Assignment »
Update the records below by replacing each instance of "pixel coordinates" with "image coordinates", leaving everything else unchanged. Omit the pictures from your answer.

======== Supplied information ========

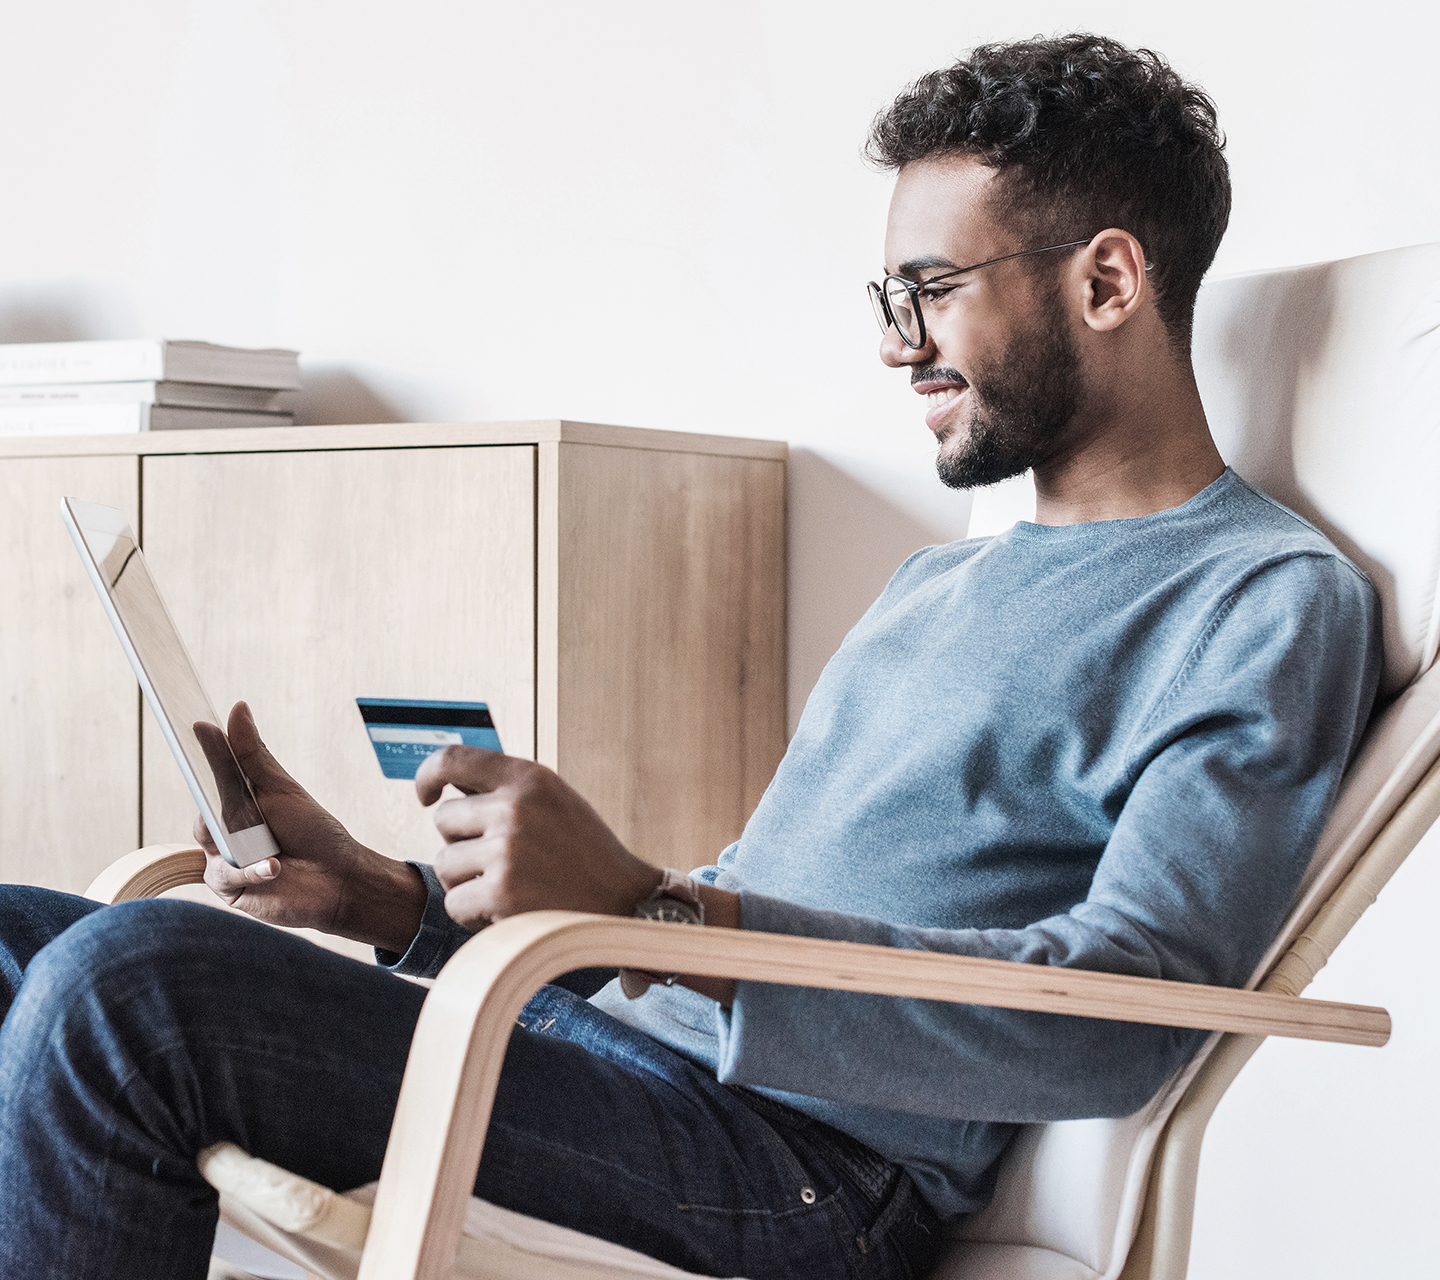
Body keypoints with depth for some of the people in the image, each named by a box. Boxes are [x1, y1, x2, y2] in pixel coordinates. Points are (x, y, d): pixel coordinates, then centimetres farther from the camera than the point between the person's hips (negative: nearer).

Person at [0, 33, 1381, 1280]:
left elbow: (1128, 1012, -20)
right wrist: (388, 894, 10)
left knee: (129, 983, -25)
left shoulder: (1271, 601, -5)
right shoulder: (942, 582, 24)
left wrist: (645, 910, -28)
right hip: (631, 1051, 9)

========

Exercise output »
Body keypoints with depth for some of the people in the image, each named by a box. Boxes are [x1, y1, x2, y2] in image coordinates. Points are (x, y, d): image coordinates, then centimetres farther from the camera than the point between the person's hips (negative: nearer).

Person at [0, 33, 1381, 1280]:
left elbow: (1128, 1012, -20)
right wrist: (388, 894, 10)
left knee: (129, 983, -25)
left shoulder: (1271, 601, -5)
right shoulder: (942, 582, 24)
left wrist: (645, 910, -28)
right hip: (631, 1051, 9)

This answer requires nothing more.